[Items listed in a dataset]
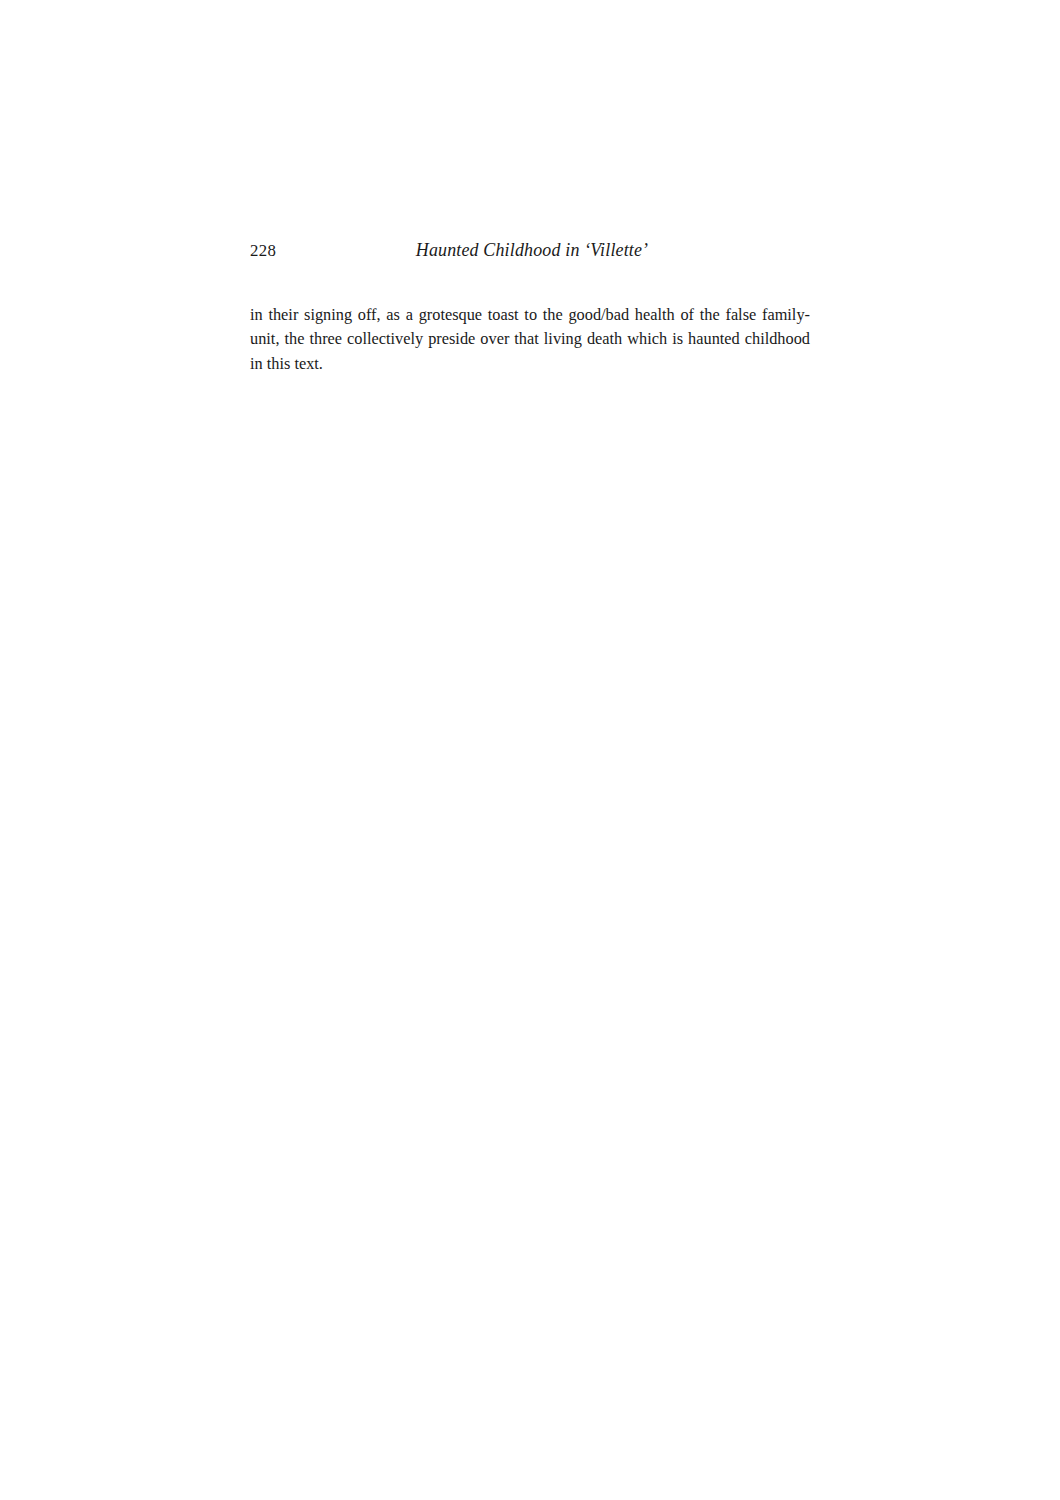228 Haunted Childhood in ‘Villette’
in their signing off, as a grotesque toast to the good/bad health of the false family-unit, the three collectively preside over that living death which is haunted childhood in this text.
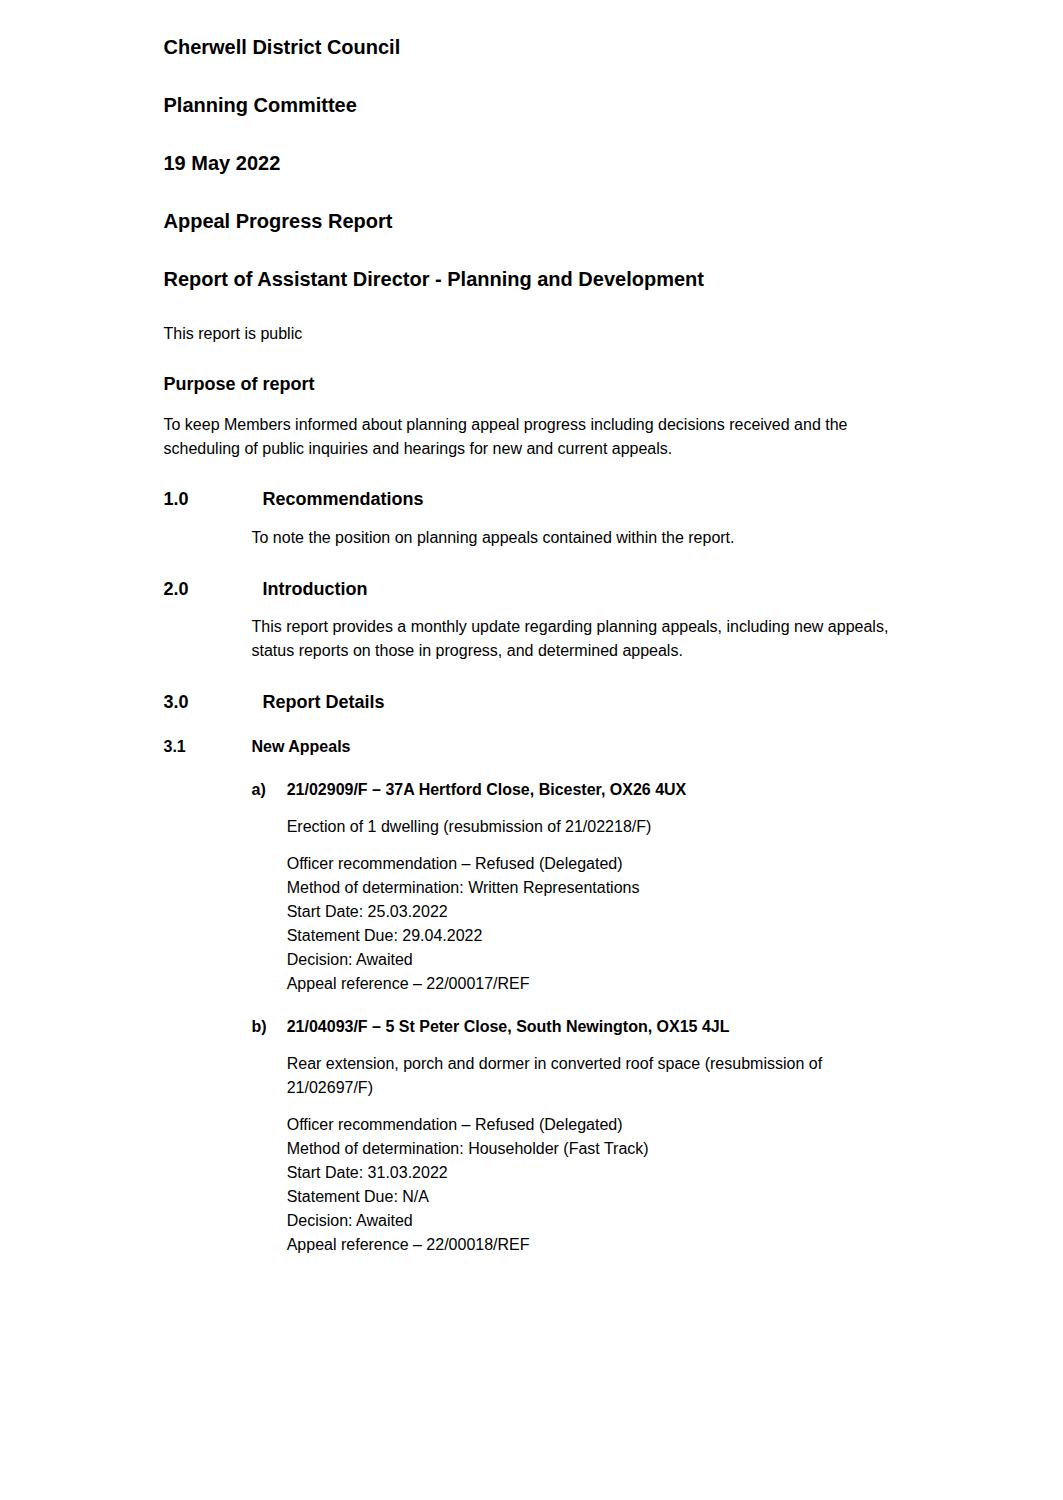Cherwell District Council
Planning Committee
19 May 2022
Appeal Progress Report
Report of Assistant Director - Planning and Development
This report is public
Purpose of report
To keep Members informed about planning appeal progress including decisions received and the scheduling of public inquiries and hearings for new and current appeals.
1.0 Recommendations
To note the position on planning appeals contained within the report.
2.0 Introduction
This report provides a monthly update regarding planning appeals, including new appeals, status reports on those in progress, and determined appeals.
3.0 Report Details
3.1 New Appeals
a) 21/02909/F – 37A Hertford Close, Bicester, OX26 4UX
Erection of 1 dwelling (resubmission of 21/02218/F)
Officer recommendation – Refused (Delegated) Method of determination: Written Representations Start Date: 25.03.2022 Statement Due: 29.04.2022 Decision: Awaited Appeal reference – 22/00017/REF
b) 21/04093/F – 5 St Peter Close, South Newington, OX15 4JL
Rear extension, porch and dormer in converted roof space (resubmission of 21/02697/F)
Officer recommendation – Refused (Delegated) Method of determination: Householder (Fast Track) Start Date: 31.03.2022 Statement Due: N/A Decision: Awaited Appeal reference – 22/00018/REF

> **WHAT IS NEEDED**: For the data above, state how many lines contain "Delegated"; the number is the whole answer.

> **SOLUTION BELOW**: 2